Selected excerpt:
---------------

Goal(s): To develop a data-driven model-free approach to quantify spatial and temporal hemodynamic heterogeneity.
Approach: We introduced radiomics analysis based on voxelwise mapping of DCE-MRI time-intensity-curve (TIC) profiles to quantify temporal and spatial hemodynamic heterogeneity and investigated its value in differentiating malignant and benign breast lesions.
Results: Radiomics features and composition ratio of voxelwise TIC profiles showed good performance in differentiating malignant and benign breast lesions.
Impact: We provide a novel data-driven model-free approach for visualizing and quantifying temporal and spatial hemodynamic heterogeneity simultaneously, which shows potential for a variety of clinical implications concerning individualized management of breast lesions.

---------------

Provided material:
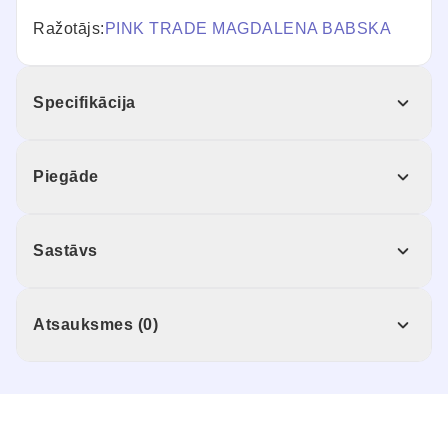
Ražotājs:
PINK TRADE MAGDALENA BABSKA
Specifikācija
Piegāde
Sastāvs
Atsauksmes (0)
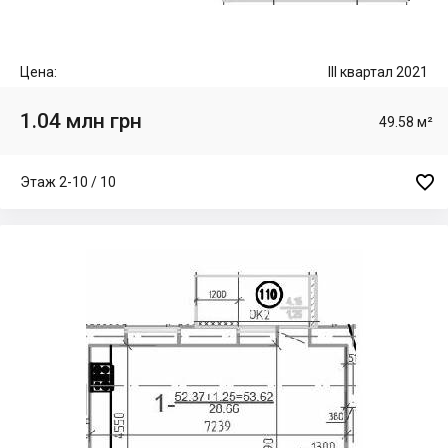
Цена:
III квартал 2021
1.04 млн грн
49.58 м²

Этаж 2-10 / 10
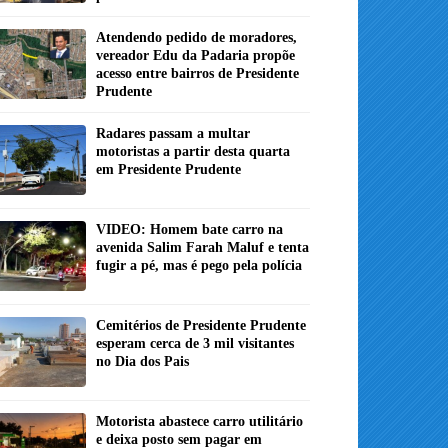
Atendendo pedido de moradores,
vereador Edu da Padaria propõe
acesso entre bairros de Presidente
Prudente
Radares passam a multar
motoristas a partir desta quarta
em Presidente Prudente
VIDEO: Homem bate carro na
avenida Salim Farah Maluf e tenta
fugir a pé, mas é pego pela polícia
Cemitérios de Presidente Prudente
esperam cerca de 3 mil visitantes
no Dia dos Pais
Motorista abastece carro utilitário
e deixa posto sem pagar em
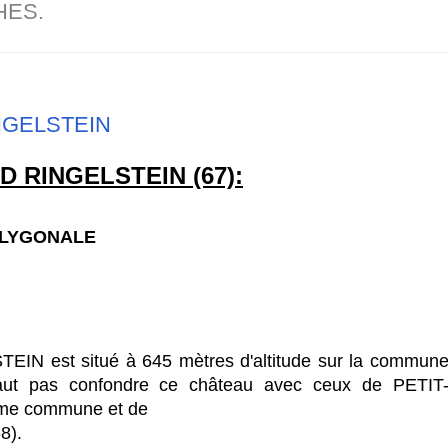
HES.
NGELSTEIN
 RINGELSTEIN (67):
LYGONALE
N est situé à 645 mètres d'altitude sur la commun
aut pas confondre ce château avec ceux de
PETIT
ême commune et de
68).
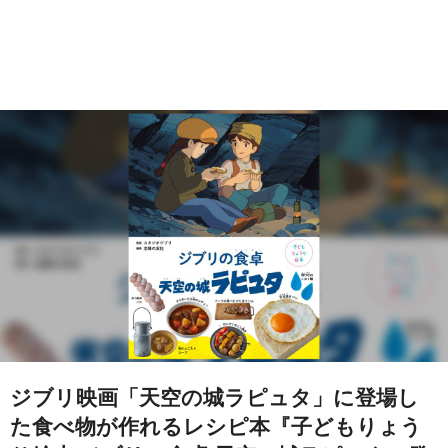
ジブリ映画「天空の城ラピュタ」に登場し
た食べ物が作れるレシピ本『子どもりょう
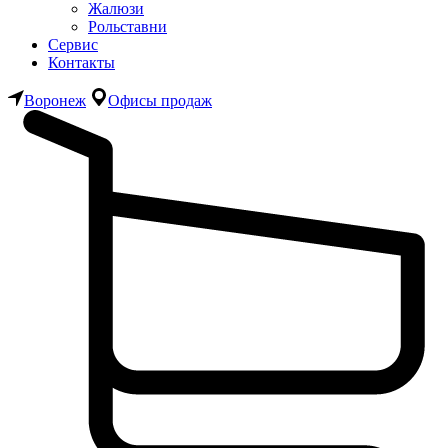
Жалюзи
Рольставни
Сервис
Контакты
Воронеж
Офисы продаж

---------------

Activity list:
1: List the section labels that introduce each part of the DCE-MRI abstract.
2: Retype everything in the DCE-MRI abstract from "Results: Radiomics features" down to "of breast lesions.".
The entries have no connection to the DCE-MRI abstract.

Solutions for each task:
1: Goal(s), Approach, Results, Impact

2:
Results: Radiomics features and composition ratio of voxelwise TIC profiles showed good performance in differentiating malignant and benign breast lesions.
Impact: We provide a novel data-driven model-free approach for visualizing and quantifying temporal and spatial hemodynamic heterogeneity simultaneously, which shows potential for a variety of clinical implications concerning individualized management of breast lesions.